↓↓↓

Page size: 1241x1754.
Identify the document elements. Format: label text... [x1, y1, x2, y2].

↑↑↑
↓↓↓

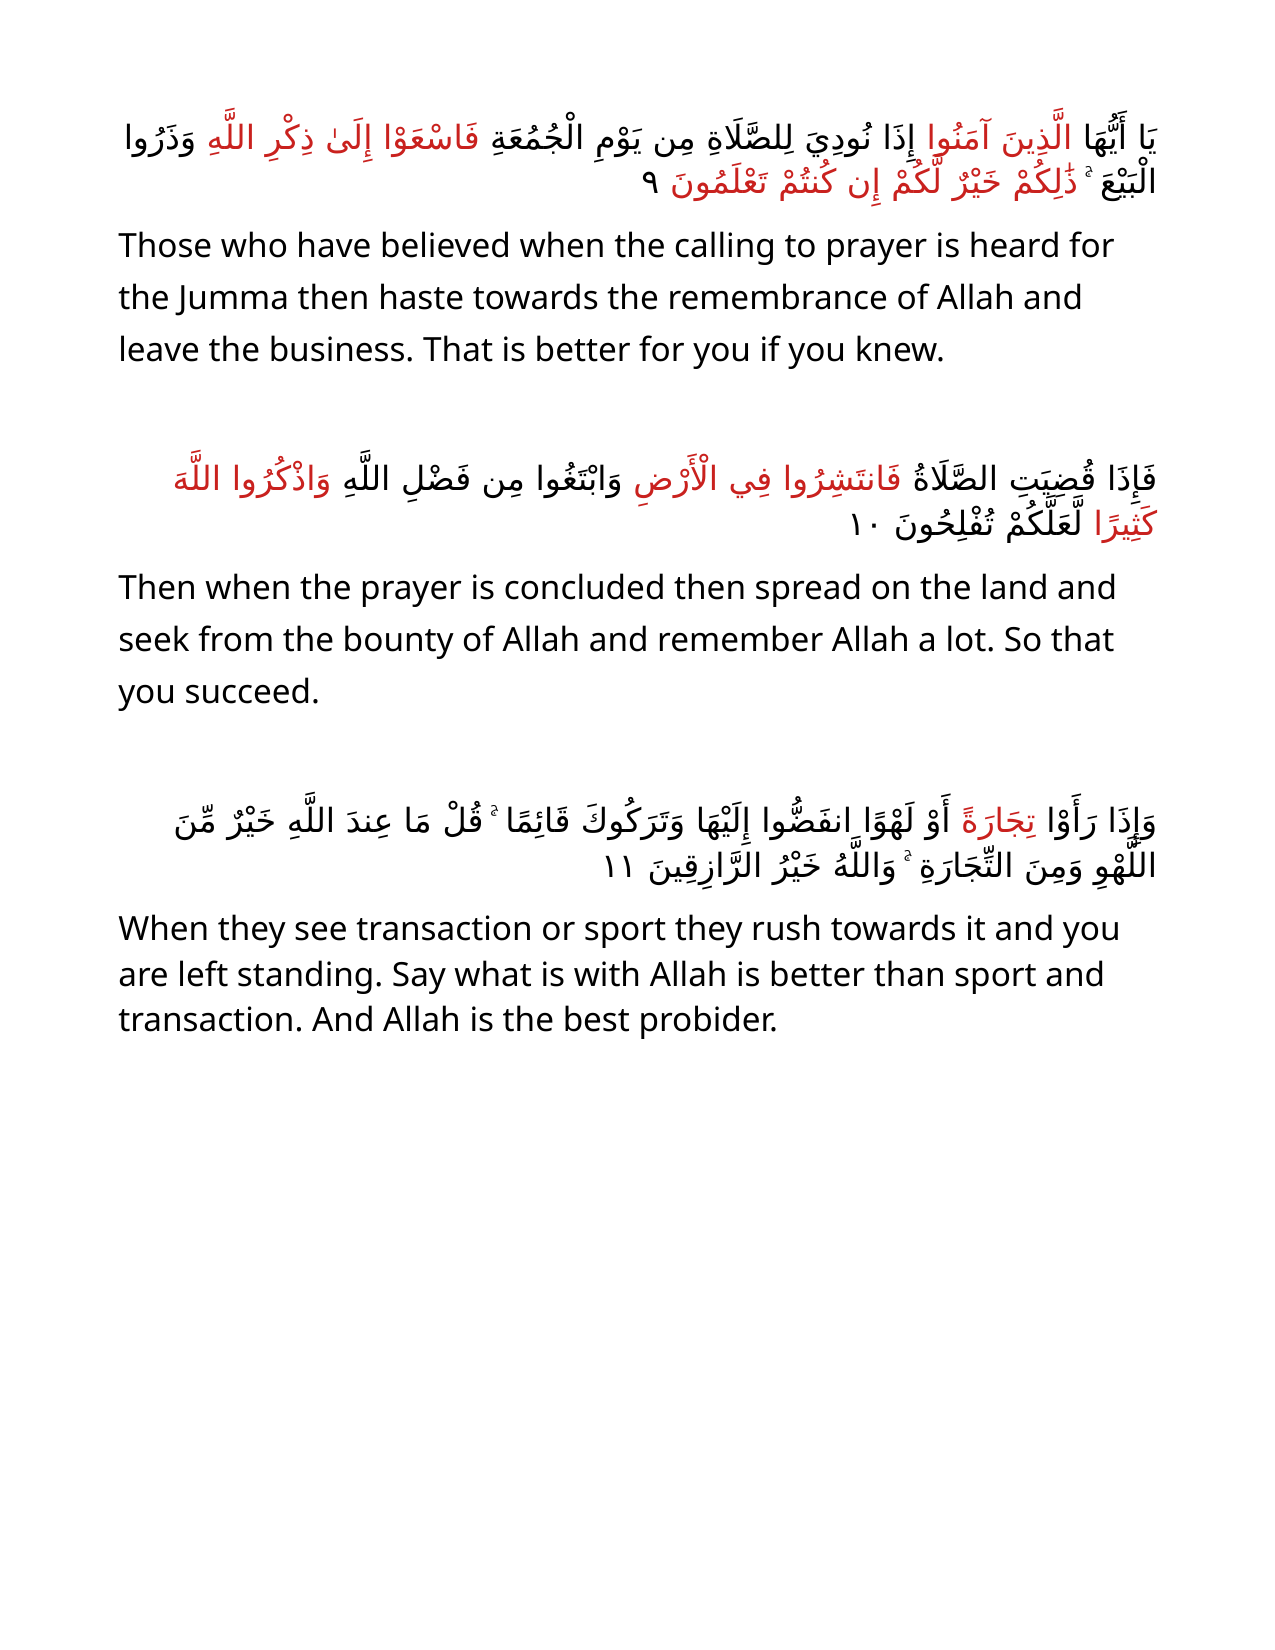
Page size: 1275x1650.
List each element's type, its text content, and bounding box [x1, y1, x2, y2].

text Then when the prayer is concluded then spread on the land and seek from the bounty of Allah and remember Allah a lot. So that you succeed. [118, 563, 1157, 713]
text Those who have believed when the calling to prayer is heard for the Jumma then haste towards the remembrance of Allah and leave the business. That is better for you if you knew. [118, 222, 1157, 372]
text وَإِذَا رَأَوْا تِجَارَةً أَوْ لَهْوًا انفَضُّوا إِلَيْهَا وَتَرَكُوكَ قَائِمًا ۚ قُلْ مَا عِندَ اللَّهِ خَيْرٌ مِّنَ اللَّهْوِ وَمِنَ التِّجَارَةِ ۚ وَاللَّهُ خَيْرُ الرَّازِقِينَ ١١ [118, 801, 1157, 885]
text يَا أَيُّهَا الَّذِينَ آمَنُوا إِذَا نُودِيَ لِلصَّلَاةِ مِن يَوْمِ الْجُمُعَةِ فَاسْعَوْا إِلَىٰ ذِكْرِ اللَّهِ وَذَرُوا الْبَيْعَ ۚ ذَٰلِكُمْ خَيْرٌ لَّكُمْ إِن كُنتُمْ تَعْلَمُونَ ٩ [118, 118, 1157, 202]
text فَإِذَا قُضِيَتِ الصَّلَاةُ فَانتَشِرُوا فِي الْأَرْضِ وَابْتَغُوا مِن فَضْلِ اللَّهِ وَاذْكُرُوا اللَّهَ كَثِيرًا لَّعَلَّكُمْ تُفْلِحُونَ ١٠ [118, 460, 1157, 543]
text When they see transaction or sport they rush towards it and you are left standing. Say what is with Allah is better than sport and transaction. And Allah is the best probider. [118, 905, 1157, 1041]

↑↑↑

Aim: Rewrite the part of the data that opens with the line containing "Page size: 1241x1754." and closes with the line containing "Identify the document", putting "Image size" in place of "Page size" and leaving everything else unchanged.

Answer to this task:
Image size: 1241x1754.
Identify the document elements. Format: label text... [x1, y1, x2, y2].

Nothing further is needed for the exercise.